Varshaa burrowing frog

Scientific classification
- Kingdom: Animalia
- Phylum: Chordata
- Class: Amphibia
- Order: Anura
- Family: Dicroglossidae
- Genus: Sphaerotheca
- Species: S. varshaabhu
- Binomial name: Sphaerotheca varshaabhu Deepak et al., 2024

= Sphaerotheca varshaabhu =

- Genus: Sphaerotheca
- Species: varshaabhu
- Authority: Deepak et al., 2024

Species of frog

Sphaerotheca varshaabhu, commonly known as the Varshaa burrowing frog, is a species of Ranidae family frog which is found in India. The species name is derived from the Sanskrit word 'Varshaabhu'. Varshaa means rain and bhu means taking birth. It signifies its breeding activity only during the rainy season.

== Discovery ==
Sphaerotheca varshaabhu was formally described as a new species in 2024. The species was described from the suburban region of Bengaluru, Karnataka, India, as part of a study using morphological, molecular and bioacoustic evidence. The type series consisted of one holotype and two paratypes collected from disturbed suburban agroecosystems at Budumanhalli, at an elevation of 850 m. The type specimens were deposited at the Western Regional Centre of the Zoological Survey of India (WRC-ZSI).
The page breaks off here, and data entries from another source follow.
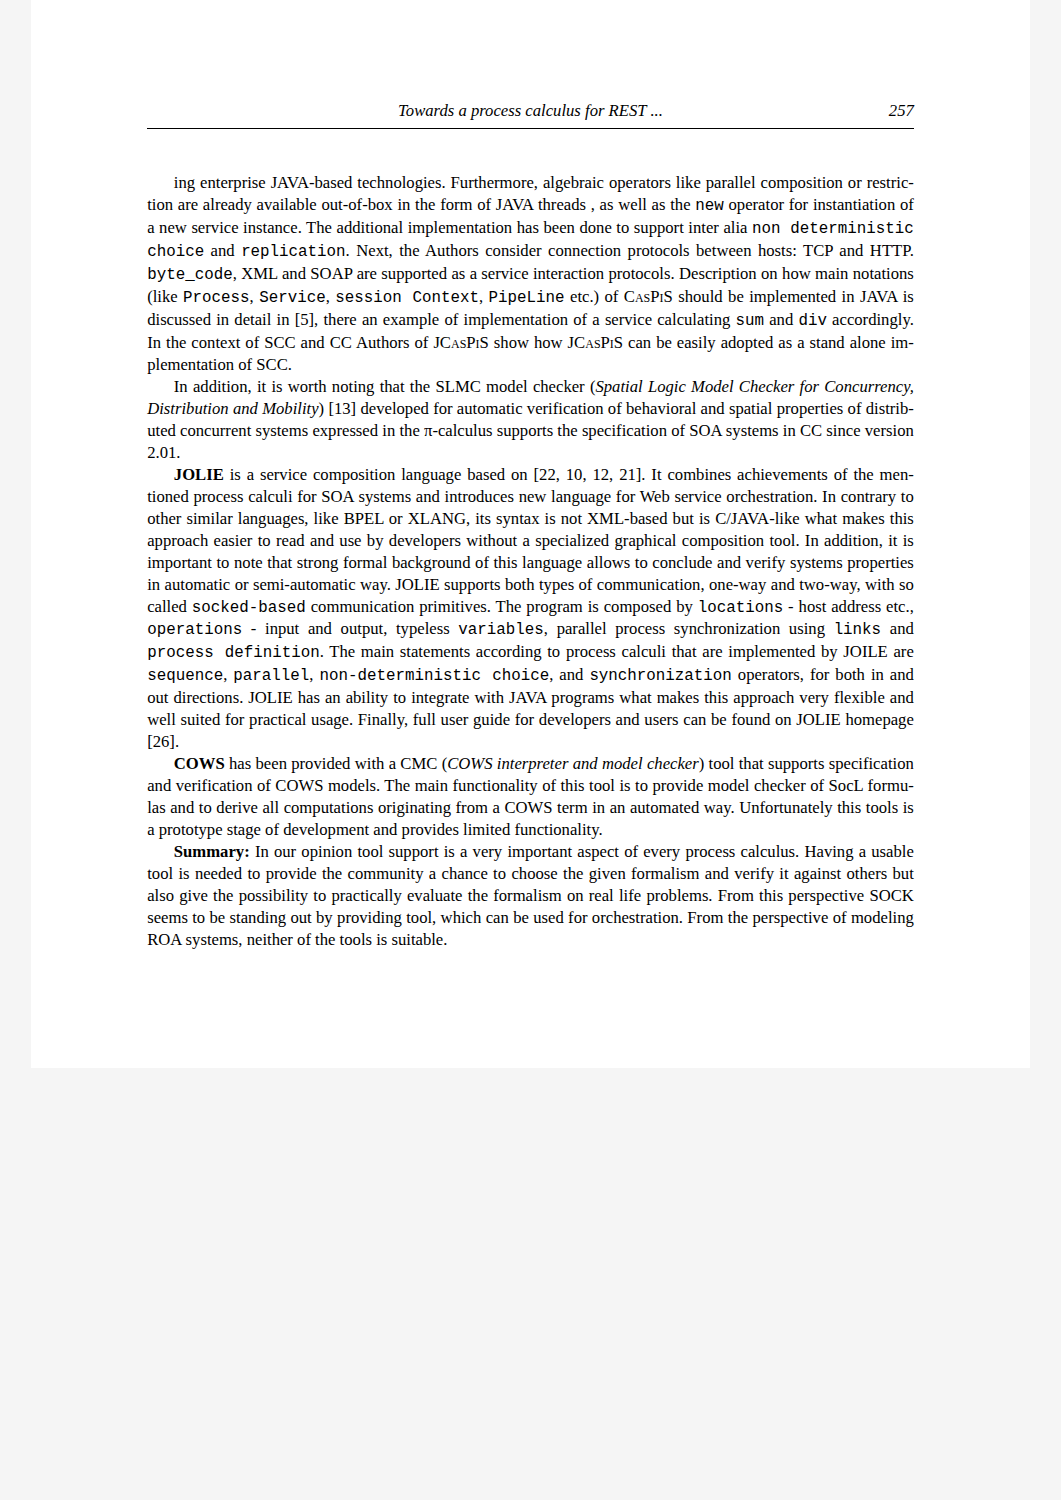Towards a process calculus for REST ... 257
ing enterprise JAVA-based technologies. Furthermore, algebraic operators like parallel composition or restriction are already available out-of-box in the form of JAVA threads , as well as the new operator for instantiation of a new service instance. The additional implementation has been done to support inter alia non deterministic choice and replication. Next, the Authors consider connection protocols between hosts: TCP and HTTP. byte_code, XML and SOAP are supported as a service interaction protocols. Description on how main notations (like Process, Service, session Context, PipeLine etc.) of Cas Pi S should be implemented in JAVA is discussed in detail in [5], there an example of implementation of a service calculating sum and div accordingly. In the context of SCC and CC Authors of JCas Pi S show how JCas Pi S can be easily adopted as a stand alone implementation of SCC.
In addition, it is worth noting that the SLMC model checker (Spatial Logic Model Checker for Concurrency, Distribution and Mobility) [13] developed for automatic verification of behavioral and spatial properties of distributed concurrent systems expressed in the π-calculus supports the specification of SOA systems in CC since version 2.01.
JOLIE is a service composition language based on [22, 10, 12, 21]. It combines achievements of the mentioned process calculi for SOA systems and introduces new language for Web service orchestration. In contrary to other similar languages, like BPEL or XLANG, its syntax is not XML-based but is C/JAVA-like what makes this approach easier to read and use by developers without a specialized graphical composition tool. In addition, it is important to note that strong formal background of this language allows to conclude and verify systems properties in automatic or semi-automatic way. JOLIE supports both types of communication, one-way and two-way, with so called socked-based communication primitives. The program is composed by locations - host address etc., operations - input and output, typeless variables, parallel process synchronization using links and process definition. The main statements according to process calculi that are implemented by JOILE are sequence, parallel, non-deterministic choice, and synchronization operators, for both in and out directions. JOLIE has an ability to integrate with JAVA programs what makes this approach very flexible and well suited for practical usage. Finally, full user guide for developers and users can be found on JOLIE homepage [26].
COWS has been provided with a CMC (COWS interpreter and model checker) tool that supports specification and verification of COWS models. The main functionality of this tool is to provide model checker of SocL formulas and to derive all computations originating from a COWS term in an automated way. Unfortunately this tools is a prototype stage of development and provides limited functionality.
Summary: In our opinion tool support is a very important aspect of every process calculus. Having a usable tool is needed to provide the community a chance to choose the given formalism and verify it against others but also give the possibility to practically evaluate the formalism on real life problems. From this perspective SOCK seems to be standing out by providing tool, which can be used for orchestration. From the perspective of modeling ROA systems, neither of the tools is suitable.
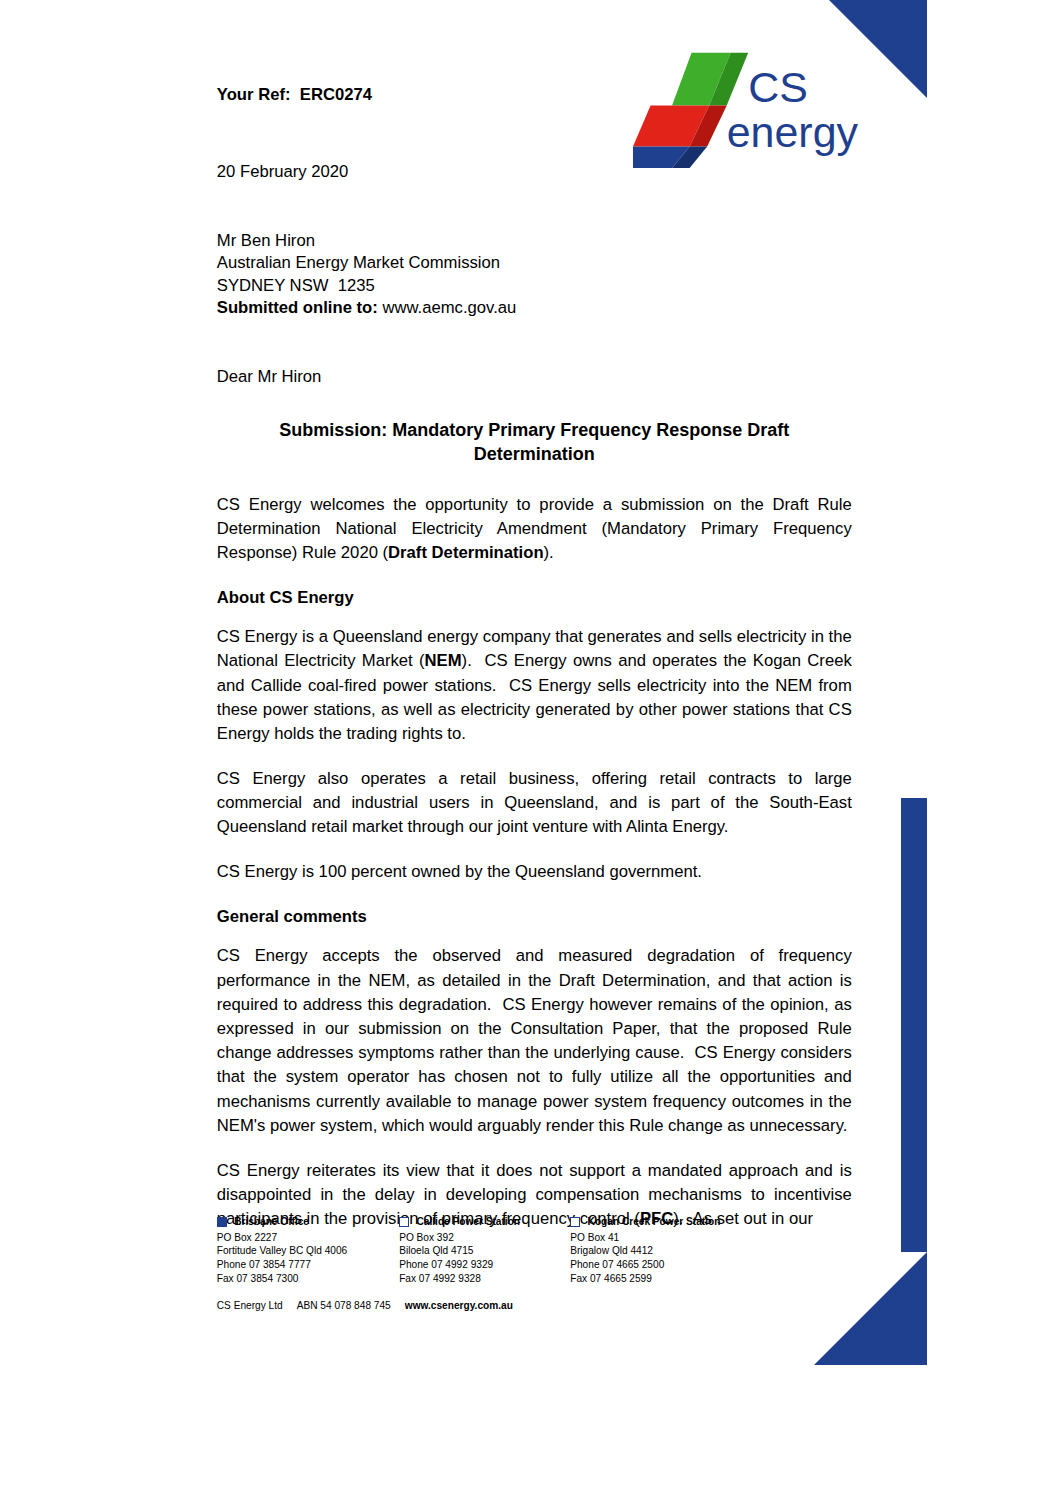CS energy
Your Ref: ERC0274
20 February 2020
Mr Ben Hiron
Australian Energy Market Commission
SYDNEY NSW 1235
Submitted online to: www.aemc.gov.au
Dear Mr Hiron
Submission: Mandatory Primary Frequency Response Draft Determination
CS Energy welcomes the opportunity to provide a submission on the Draft Rule Determination National Electricity Amendment (Mandatory Primary Frequency Response) Rule 2020 (Draft Determination).
About CS Energy
CS Energy is a Queensland energy company that generates and sells electricity in the National Electricity Market (NEM). CS Energy owns and operates the Kogan Creek and Callide coal-fired power stations. CS Energy sells electricity into the NEM from these power stations, as well as electricity generated by other power stations that CS Energy holds the trading rights to.
CS Energy also operates a retail business, offering retail contracts to large commercial and industrial users in Queensland, and is part of the South-East Queensland retail market through our joint venture with Alinta Energy.
CS Energy is 100 percent owned by the Queensland government.
General comments
CS Energy accepts the observed and measured degradation of frequency performance in the NEM, as detailed in the Draft Determination, and that action is required to address this degradation. CS Energy however remains of the opinion, as expressed in our submission on the Consultation Paper, that the proposed Rule change addresses symptoms rather than the underlying cause. CS Energy considers that the system operator has chosen not to fully utilize all the opportunities and mechanisms currently available to manage power system frequency outcomes in the NEM's power system, which would arguably render this Rule change as unnecessary.
CS Energy reiterates its view that it does not support a mandated approach and is disappointed in the delay in developing compensation mechanisms to incentivise participants in the provision of primary frequency control (PFC). As set out in our
| Brisbane Office | Callide Power Station | Kogan Creek Power Station |
| PO Box 2227 | PO Box 392 | PO Box 41 |
| Fortitude Valley BC Qld 4006 | Biloela Qld 4715 | Brigalow Qld 4412 |
| Phone 07 3854 7777 | Phone 07 4992 9329 | Phone 07 4665 2500 |
| Fax 07 3854 7300 | Fax 07 4992 9328 | Fax 07 4665 2599 |
CS Energy Ltd ABN 54 078 848 745 www.csenergy.com.au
The authors used an integrative taxonomic approach combining molecular phylogeny, genetic distances, morphological characters and geographical isolation. The species forms a genetically divergent lineage within Sphaerotheca. Analysis of the mitochondrial 16S rRNA gene found genetic distances of 3.6–12.2% between S. varshaabhu and other species of the genus. The phylogenetic analysis recovered S. varshaabhu as one of 10 valid species of Sphaerotheca following the taxonomic revision of the genus.